Simplicity and spontaneity combine to make Untitled (Olive Oyl) a powerful and striking work. Onto the unprimed cement of the apartment wall, Basquiat has painted a large square of white paint upon which he has then added a further layer of black pigment, creating a sort of canvas within a canvas. On this black layer, he paints two simple, if incongruous, monikers; firstly he scrawls the name Olive Oyl in large sweeping letters across the upper portion of the work, next he complements this with a section of what looks like a white picket fence across the lower portion. They are also what appears to be the early stages of an upright figure in along the left-hand edge - an image which Basquiat appears to disrupt by erasing the signs of its painted presence. Although each of these signs and symbols may seem anomalous, they are all deliberate (even if only to Basquiat's eye) and are the result of the artist constantly searching for inspiration and stimulation in everything he saw around him.

Basquiat's pictorial references are wide and varied, and do not always come together to form a cohesive narrative. In fact the best examples of his work are often made up of a stream of visual consciousness in which he transcribes, onto whichever surface comes to hand, a series of images that come into his head, in whatever order they appear. Here, the reference to Olive Oyl undoubtedly refers to the eponymous cartoon character and girlfriend of Popeye. The star of the popular cartoon series that ran on TV throughout Basquiat's childhood, he may have been attracted as much by the unconventional spelling of Olive Oyl's surname as he was to any traits the character may have had herself. Many of Basquiat's subsequent paintings included the names of other people that were of particular relevance to him and to his heroes from the world of music and sport. Moving down the painting, the lattice pattern that populates the lower portion of the work recalls the white picket fences beloved of the middle classes families who fled the failing in cities of the 1970s and 1980s and moved to the safety of the suburbs, with the stark crispness of the white picket fence protecting them from the unsavory reality of life in the city.

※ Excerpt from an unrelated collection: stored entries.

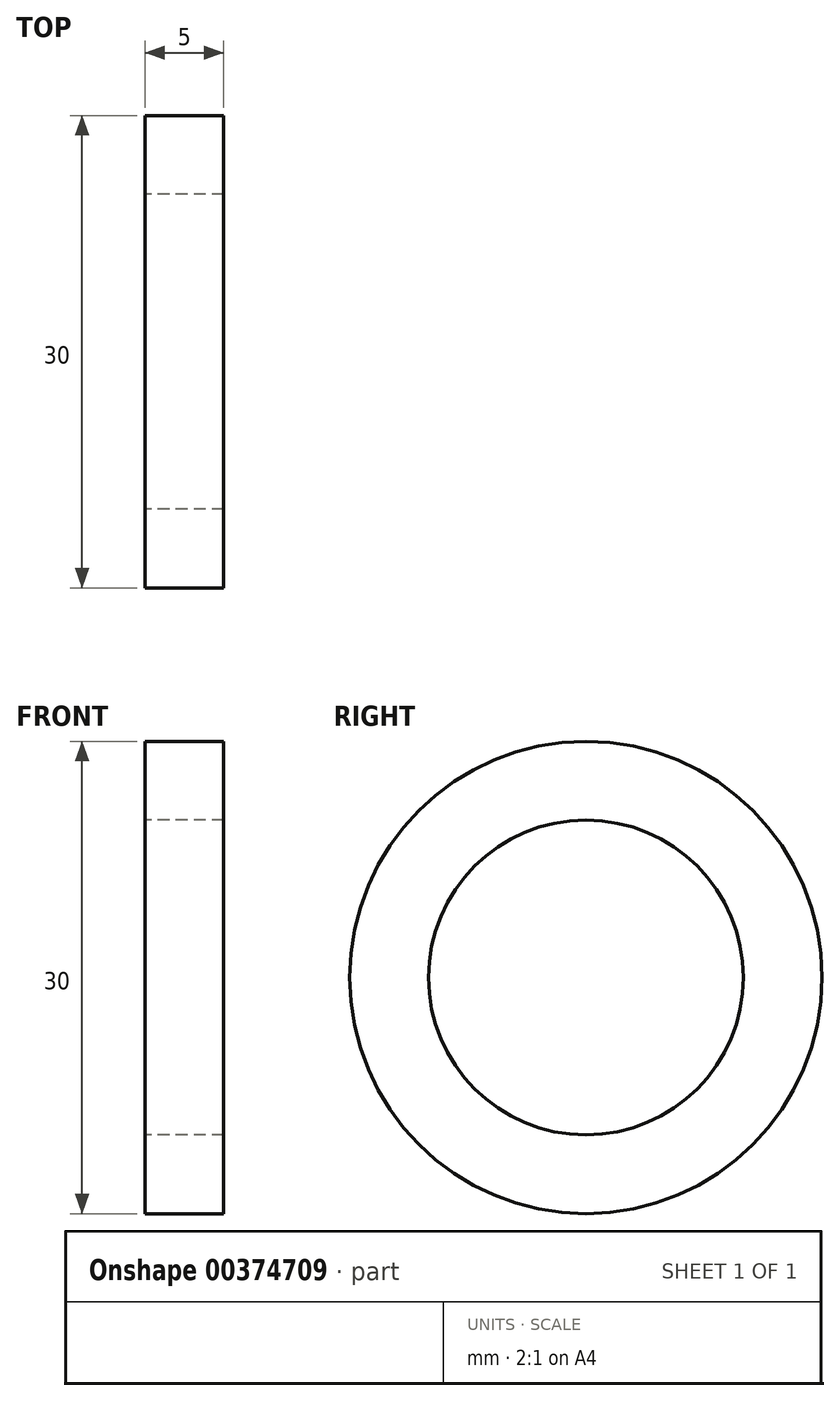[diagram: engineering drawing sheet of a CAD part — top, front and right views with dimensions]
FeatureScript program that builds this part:
annotation { "Feature Type Name" : "Feature", "Feature Type Description" : "" }
export const myFeature = defineFeature(function(context is Context, id is Id, definition is map)
    precondition{}
    {
        {
            var Q0;
            Q0=qCreatedBy(makeId("Right.planeOp"),FACE);
            var sketch = newSketch(context, id + "F0", { "sketchPlane" : qUnion([Q0])});
            skCircle(sketch, "E0", {"center": v(0, 0) * mm, "radius": 15 * mm});
            skCircle(sketch, "E1", {"center": v(0, 0) * mm, "radius": 10 * mm});
            skSolve(sketch);
        }
        {
            var Q0;
            Q0=makeQuery(id+"F0.imprint","IMPRINT",FACE,{"disambiguationData":[TD([[makeQuery(id+"F0.imprint","IMPRINT",EDGE,{"derivedFrom":sQuery(id+"F0.wireOp",EDGE,"E0")}),1.0]])]});
            extrude(context, id + "F1", {"entities" : qUnion([Q0]), "endBound" : BoundingType.SYMMETRIC, "depth" : 5 * mm});
        }
    });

Basquiat's self-revelation and cultural attitude can be found amidst the spontaneous precision of the painting's brush strokes. Representative of his former life within the grime and graffiti of New York City streets, Basquiat uses fast-drying acrylic material to present a spontaneous faade of art brut sensibility. Here, he conceptually combines text and image for an enigmatic message mired in the popular culture of graffiti design. Like Andy Warhol and Roy Lichtenstein, Basquiat took his inspiration from what he saw around him and was also interested in the incorporation of consumer culture in the form of comic books and cartoons for the furthering of mass appeal and invitation of low art into high culture. However, he uses the sociopolitical subtexts differently than the Pop artists' playful message by delving into their remarks on the American institutionalization of racism and prejudice. Having grown up in the New York of the 1970s and 1980s Basquiat drew upon the cacophony of visual stimulation that comprises the modern urban experience. This litany of cultural references, drawn from the worlds of music, television, cartoons, film, art, street culture, black history and graffiti, provided Basquiat with a rich source of visual inspiration, and it is with works such as Untitled (Olive Oyl) that we see the earliest signs of his insightful artistic eye that translated this source material into the rich tapestry of iconography that his work would become.